Noch ist Rapperswil-Jona die grösste Stadt in der Schweiz mit einer Gemeindeversammlung. Diesen Superlativ mag die Stadt am Zürichsee aber nicht mehr führen. Sie will es allen anderen 458 Gemeinden gleichtun, die über ein Gemeindeparlament verfügen. Allerdings sollen – anders als in einigen Neuenburger Gemeinden – die Gemeinderäte nachher nicht vom Parlament gewählt werden. Am Wahlmodus der Exekutive ändert der Urnengang vom März nichts.

Für Michael Strebel ist der Fall Rapperswil ein Ereignis. Strebel ist Wissenschafter und Verfasser einer Art Monographie über Parlamente in der Schweiz, seine Dissertation.

Darin hat er dokumentiert, dass in der lateinischen Schweiz Parlamente üblicher sind. In Neuenburg gibt es sogar überhaupt keine Gemeinde ohne Parlament. Wohingegen Parlamente in Kantonen wie Uri, Obwalden und Appenzell Innerrhoden überhaupt keine Option sind. Fazit aber ist, dass sich von den eingangs erwähnten 458 Gemeinden nur 79 auf deutschsprachigem Boden befinden.

Auch wenn da und dort die herkömmlichen Gemeindeversammlungen abgeschafft werden wie jüngst in Weggis, ist deren Ersatz durch ein Parlament alles andere als schlank zu bewältigen. So hat beispielsweise die Gemeinde Ebikon als Vorort von Luzern zwar ein Parlament eingeführt, aber es brauchte dafür nicht weniger als fünf Anläufe mit Volksabstimmungen dazu.

Vieles erklärt sich auch historisch, argumentiert Michael Strebel in einem Gastbeitrag im St. Galler Tagblatt vom 30.12.2022. So fänden sich die ältesten Gemeindeparlamente im Kanton Genf.

Als «der letzte Grund» für die Einführung eines Parlaments dient aus Sicht von Strebel die überparteiliche konsensuale Erkenntnis, dass die Mitwirkung sowie die Gestaltungsmöglichkeiten der Bevölkerung bei politischen Entscheidungen gestärkt werden müssten. Und dies vor allem mit einem Parlament möglich ist. Dass also all diese Möglichkeiten mit dem Instrument der Gemeindeversammlung zu wenig zu wenig ausgeschöpft werden können.

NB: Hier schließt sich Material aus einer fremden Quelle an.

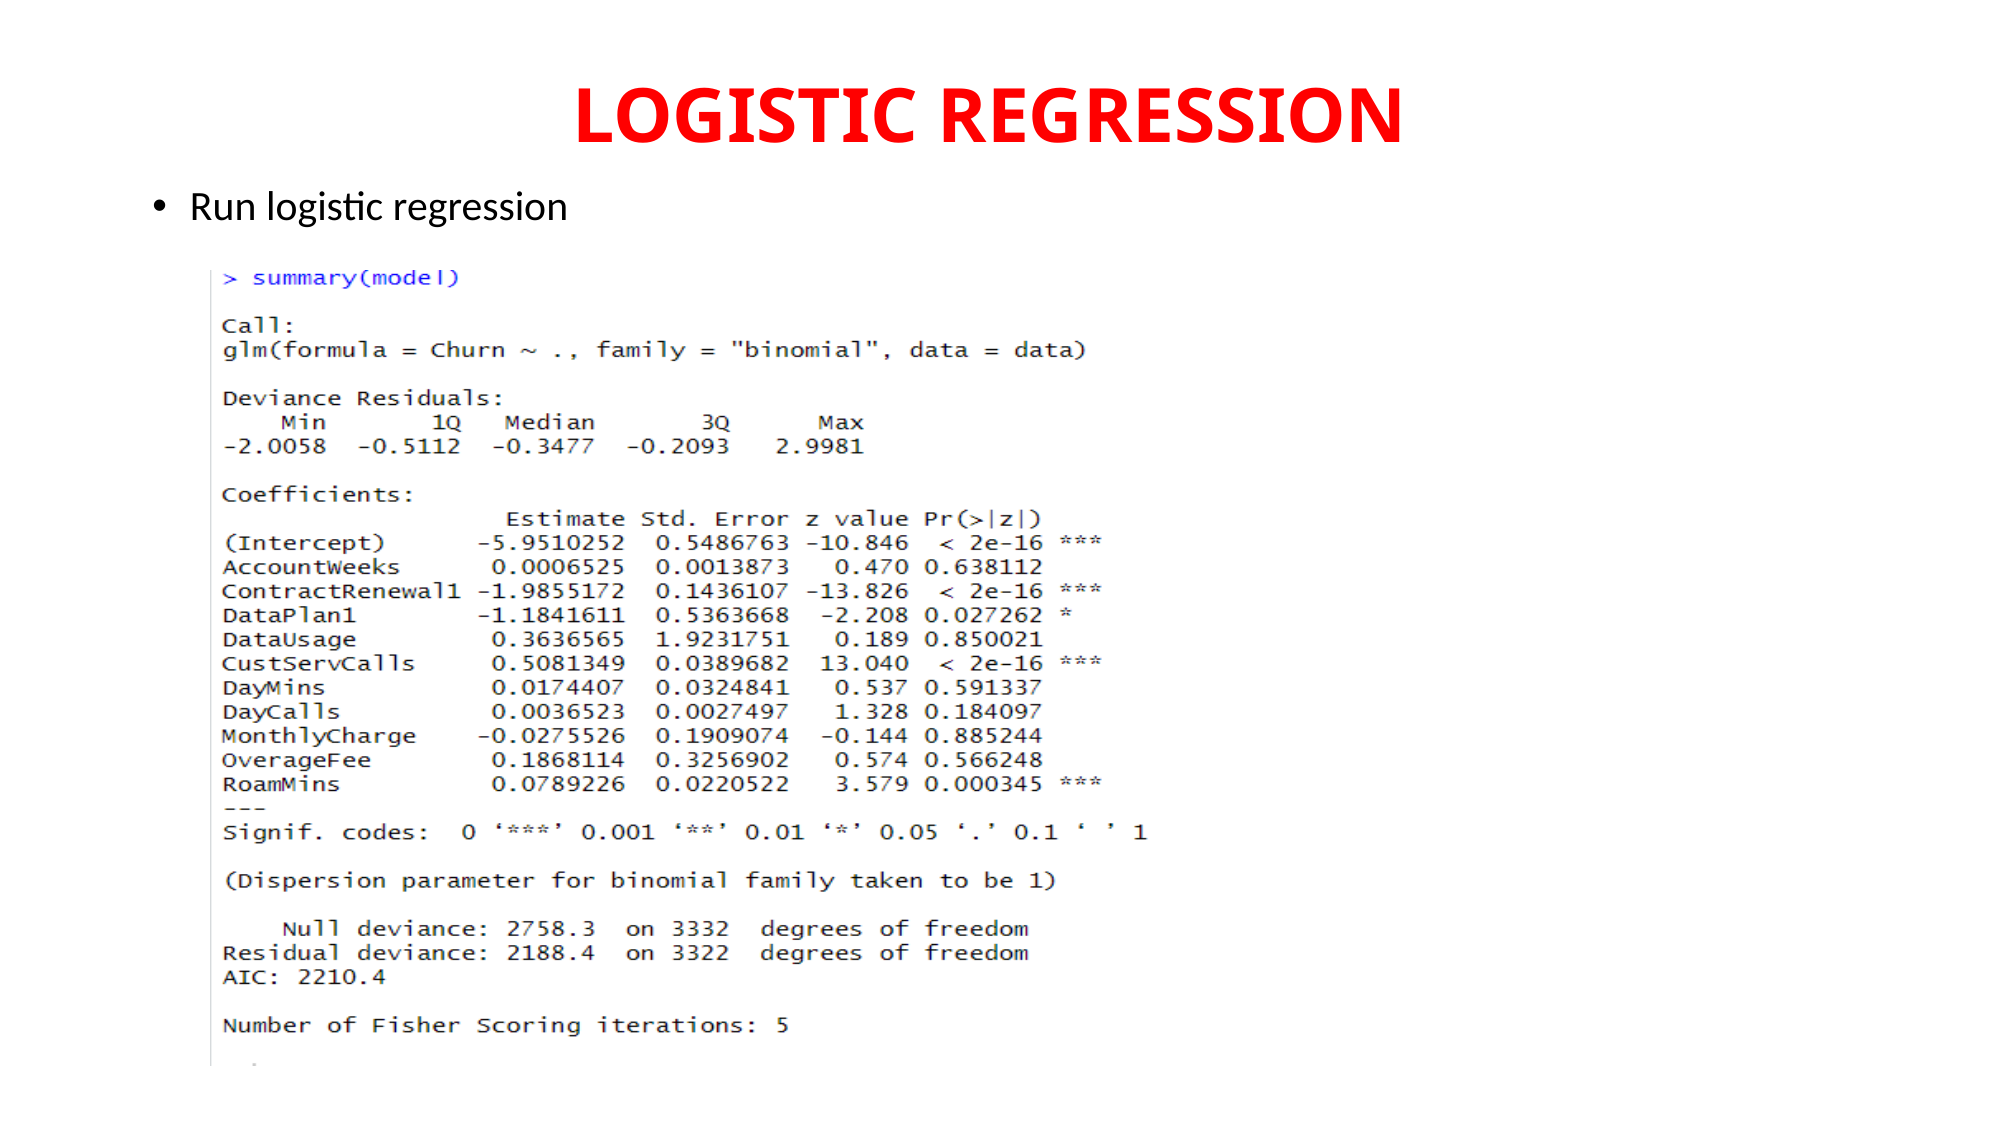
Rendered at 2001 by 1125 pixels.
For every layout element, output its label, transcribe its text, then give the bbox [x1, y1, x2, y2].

list Run logistic regression [137, 177, 1863, 1014]
picture [210, 270, 1196, 1066]
title LOGISTIC REGRESSION [137, 59, 1863, 177]
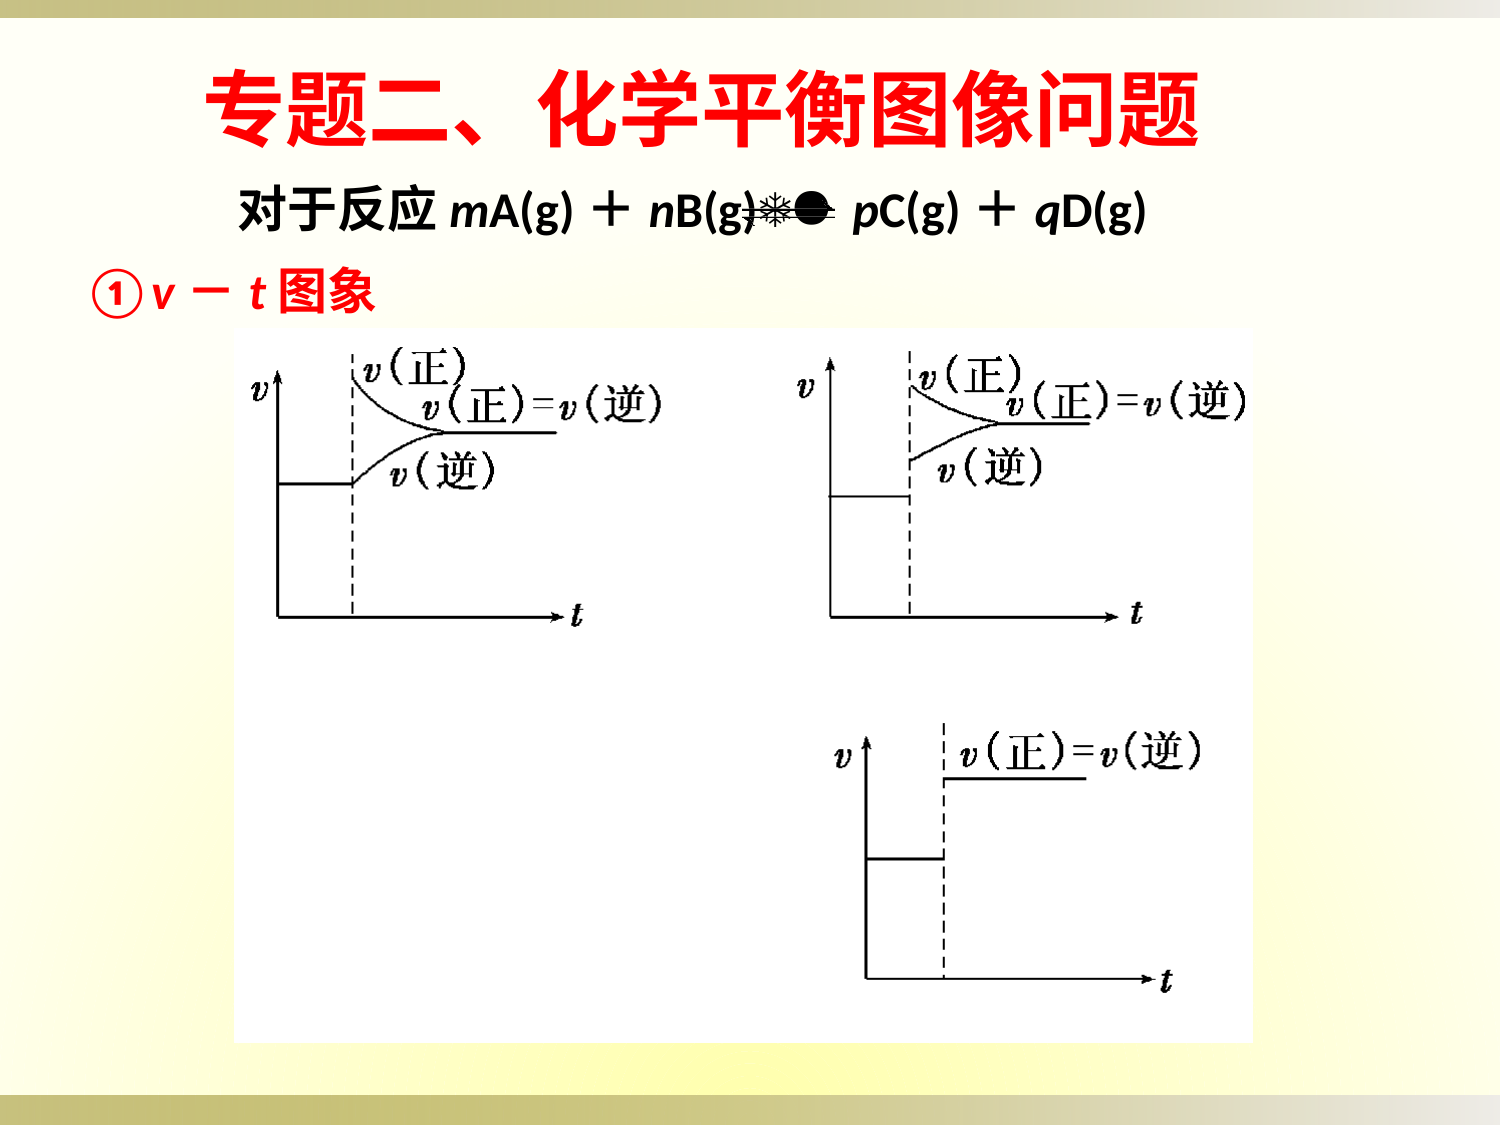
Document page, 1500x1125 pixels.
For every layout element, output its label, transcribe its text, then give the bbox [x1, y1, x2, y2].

text_box ①v－t图象 [69, 252, 393, 327]
text_box 专题二、化学平衡图像问题 [187, 0, 1301, 165]
picture [233, 327, 1253, 1044]
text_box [222, 169, 1243, 247]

Übrigens: Adrian Vatter erwähnt in seinem Buch «der Bundesrat» einen diskutierten Vorschlag im Kanton Neuenburg für die Wahl der Exekutive. In La-Chaux-de-Fonds stand im November 2019 ein System zur Debatte, dass erstens künftig die Exekutive wieder durch das Parlament gewählt würde, wie früher schon und zweitens, dass die Wahl der Exekutive nach einem Modus zu erfolgen habe, der die Parteistärken abbildet und damit konkordanzorientiert ist. Das Modell fiel zwar durch bleibt aber dennoch interessant auch für das Bundeshaus. Man könnte im Herbst nach den Wahlen einfach ausrechnen, welche Partei wie viele Sitze im Bundesrat zugute hat. Entweder basierend auf den Wähleranteil oder den Anteil der Sitze in National- und Ständerat, wobei letztere wohl doppelt gezählt werden müssten, um die Stärke abzubilden.